» **ABOUT THIS EXERCISE**:
Every record below should be printed exactly as given.

*** DATA FOR REVIEW

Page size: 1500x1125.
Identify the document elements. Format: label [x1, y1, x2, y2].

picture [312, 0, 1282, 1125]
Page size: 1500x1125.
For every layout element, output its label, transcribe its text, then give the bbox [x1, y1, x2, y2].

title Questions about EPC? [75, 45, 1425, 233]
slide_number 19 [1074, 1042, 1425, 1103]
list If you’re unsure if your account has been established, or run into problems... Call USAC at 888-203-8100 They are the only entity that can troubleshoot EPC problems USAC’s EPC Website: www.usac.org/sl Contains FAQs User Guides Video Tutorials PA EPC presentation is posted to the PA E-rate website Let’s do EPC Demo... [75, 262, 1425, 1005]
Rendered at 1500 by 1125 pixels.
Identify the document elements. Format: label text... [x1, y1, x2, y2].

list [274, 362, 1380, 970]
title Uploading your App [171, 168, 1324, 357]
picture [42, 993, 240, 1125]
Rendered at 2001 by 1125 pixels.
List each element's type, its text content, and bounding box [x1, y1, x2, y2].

******

» **RESPONSE FOR THIS EXERCISE**:
Page size: 1500x1125.
Identify the document elements. Format: label [x1, y1, x2, y2].

picture [312, 0, 1282, 1125]
Page size: 1500x1125.
For every layout element, output its label, transcribe its text, then give the bbox [x1, y1, x2, y2].

title Questions about EPC? [75, 45, 1425, 233]
slide_number 19 [1074, 1042, 1425, 1103]
list If you’re unsure if your account has been established, or run into problems... Call USAC at 888-203-8100 They are the only entity that can troubleshoot EPC problems USAC’s EPC Website: www.usac.org/sl Contains FAQs User Guides Video Tutorials PA EPC presentation is posted to the PA E-rate website Let’s do EPC Demo... [75, 262, 1425, 1005]
Rendered at 1500 by 1125 pixels.
Identify the document elements. Format: label text... [x1, y1, x2, y2].

list [274, 362, 1380, 970]
title Uploading your App [171, 168, 1324, 357]
picture [42, 993, 240, 1125]
Rendered at 2001 by 1125 pixels.
List each element's type, its text content, and bounding box [x1, y1, x2, y2].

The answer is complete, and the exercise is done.